“Forever linked in my mind”: the two movies Kathryn Bigelow called life-changing

No filmmaker sets out with the intention of altering the landscape of the entire industry, but it ended up coming naturally to Kathryn Bigelow when she went about setting out her stall as a trailblazer and pioneer.

While attitudes have changed over time, when Bigelow was first breaking through in the 1980s, nobody particularly associated female directors with hard-hitting, action-packed genre fare. Talent always rises to the top regardless of any perceived limitations, though, and it didn’t take her long to make a mark.

Debuting with biker thriller The Loveless in 1981, Bigelow followed it up with four consecutive cult classics in vampire horror Near Dark, obsessive police procedural Blue Steel, action spectacular Point Break, and dystopian sci-fi Strange Days.

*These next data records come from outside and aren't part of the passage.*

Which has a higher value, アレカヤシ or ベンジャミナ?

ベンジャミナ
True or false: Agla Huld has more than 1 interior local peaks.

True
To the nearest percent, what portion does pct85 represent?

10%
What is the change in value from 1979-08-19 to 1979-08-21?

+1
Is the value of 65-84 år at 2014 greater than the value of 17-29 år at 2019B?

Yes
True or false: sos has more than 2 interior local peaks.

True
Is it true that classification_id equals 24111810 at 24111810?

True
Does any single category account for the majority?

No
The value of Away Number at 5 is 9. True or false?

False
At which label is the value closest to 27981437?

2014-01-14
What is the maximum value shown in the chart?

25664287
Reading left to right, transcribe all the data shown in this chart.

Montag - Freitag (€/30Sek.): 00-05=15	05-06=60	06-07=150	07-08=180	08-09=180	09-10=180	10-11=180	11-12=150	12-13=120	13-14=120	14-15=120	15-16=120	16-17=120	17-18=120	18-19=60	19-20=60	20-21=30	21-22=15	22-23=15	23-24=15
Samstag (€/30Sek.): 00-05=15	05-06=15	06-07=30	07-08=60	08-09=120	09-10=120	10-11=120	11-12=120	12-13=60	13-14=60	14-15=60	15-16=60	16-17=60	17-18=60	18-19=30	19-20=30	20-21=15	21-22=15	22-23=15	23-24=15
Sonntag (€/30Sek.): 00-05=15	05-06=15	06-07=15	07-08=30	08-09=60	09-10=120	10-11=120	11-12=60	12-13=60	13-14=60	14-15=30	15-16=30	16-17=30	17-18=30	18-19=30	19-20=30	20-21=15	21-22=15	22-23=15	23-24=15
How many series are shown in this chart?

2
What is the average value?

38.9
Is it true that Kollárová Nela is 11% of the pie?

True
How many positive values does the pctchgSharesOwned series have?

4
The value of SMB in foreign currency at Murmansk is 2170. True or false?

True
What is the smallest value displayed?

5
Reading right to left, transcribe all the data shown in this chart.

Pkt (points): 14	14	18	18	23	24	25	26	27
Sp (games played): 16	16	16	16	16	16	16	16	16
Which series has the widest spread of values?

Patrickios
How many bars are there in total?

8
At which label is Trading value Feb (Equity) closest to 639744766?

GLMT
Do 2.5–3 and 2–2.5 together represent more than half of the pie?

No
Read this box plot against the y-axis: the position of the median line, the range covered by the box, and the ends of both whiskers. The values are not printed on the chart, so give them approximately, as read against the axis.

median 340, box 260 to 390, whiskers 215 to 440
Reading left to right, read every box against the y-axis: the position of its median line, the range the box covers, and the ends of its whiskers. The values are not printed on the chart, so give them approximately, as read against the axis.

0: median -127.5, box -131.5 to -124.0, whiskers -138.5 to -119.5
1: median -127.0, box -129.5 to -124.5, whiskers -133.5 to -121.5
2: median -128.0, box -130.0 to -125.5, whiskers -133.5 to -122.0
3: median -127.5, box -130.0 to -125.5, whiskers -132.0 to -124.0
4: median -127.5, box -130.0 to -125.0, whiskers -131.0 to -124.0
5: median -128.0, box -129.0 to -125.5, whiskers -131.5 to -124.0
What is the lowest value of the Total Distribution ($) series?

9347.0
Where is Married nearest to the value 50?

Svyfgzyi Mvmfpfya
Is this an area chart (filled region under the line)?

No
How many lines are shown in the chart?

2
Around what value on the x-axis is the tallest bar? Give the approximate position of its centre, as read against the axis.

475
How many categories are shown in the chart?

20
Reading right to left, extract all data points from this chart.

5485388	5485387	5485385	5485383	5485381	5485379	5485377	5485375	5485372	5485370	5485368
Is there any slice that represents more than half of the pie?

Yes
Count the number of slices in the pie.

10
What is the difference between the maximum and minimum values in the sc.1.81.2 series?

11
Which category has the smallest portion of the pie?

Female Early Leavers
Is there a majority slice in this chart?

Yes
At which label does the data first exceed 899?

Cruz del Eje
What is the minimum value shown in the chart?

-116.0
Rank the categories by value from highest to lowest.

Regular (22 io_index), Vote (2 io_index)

She’d then make history twice over when K-19: The Widowmaker saw her become the first woman to helm a movie with a $100million budget before The Hurt Locker enshrined her in history as the first female filmmaker to win the Academy Award for ‘Best Director’. Upending the status quo is part and parcel of her career, but it was a pairing of two classics that initially opened her eyes to the power of cinema.

Martin Scorsese’s street-level masterpiece Mean Streets and Sam Peckinpah’s bloodthirsty The Wild Bunch don’t have much in common on a surface level. However, Bigelow recalled a double bill of the two that she caught in the 1970s as “a life-changing experience”.

“I thought they were just extraordinary. Peckinpah for his muscularity, his immediacy, his sheer genius in his storytelling and characters. I was knocked out,” she told Rotten Tomatoes. “And then, Robert De Niro, his kind of twitchy reverence to this wonderfully insane underworld. Somehow, the two will always be forever linked in my mind.”

At the time, Bigelow had only recently shifted her focus from art to filmmaking, but the fact she “found those two films extraordinary” had a huge bearing on the way she approached cinema. “They opened up a kind of unimaginable landscape for me,” she said. “That kind of great irreverence, and intensity, and strength of purpose in those characters.”

A pair of incredible features from heavyweight talents operating at the top of their game, what Scorsese and Peckinpah lack in terms of stylistic, aesthetic, and thematic similarities, they more than make up for in influence. They’ve each inspired countless filmmakers in a number of different ways, and it was almost a spiritual awakening for Bigelow to see Mean Streets and The Wild Bunch back-to-back.

She may have hewed closer to the latter than the former during her rise up the ladder by focusing on vibrant action and no small amount of blood-soaked carnage, but she emulated Scorsese eventually by winning her ‘Best Director’ Oscar just three years after The Departed had finally landed him the big one.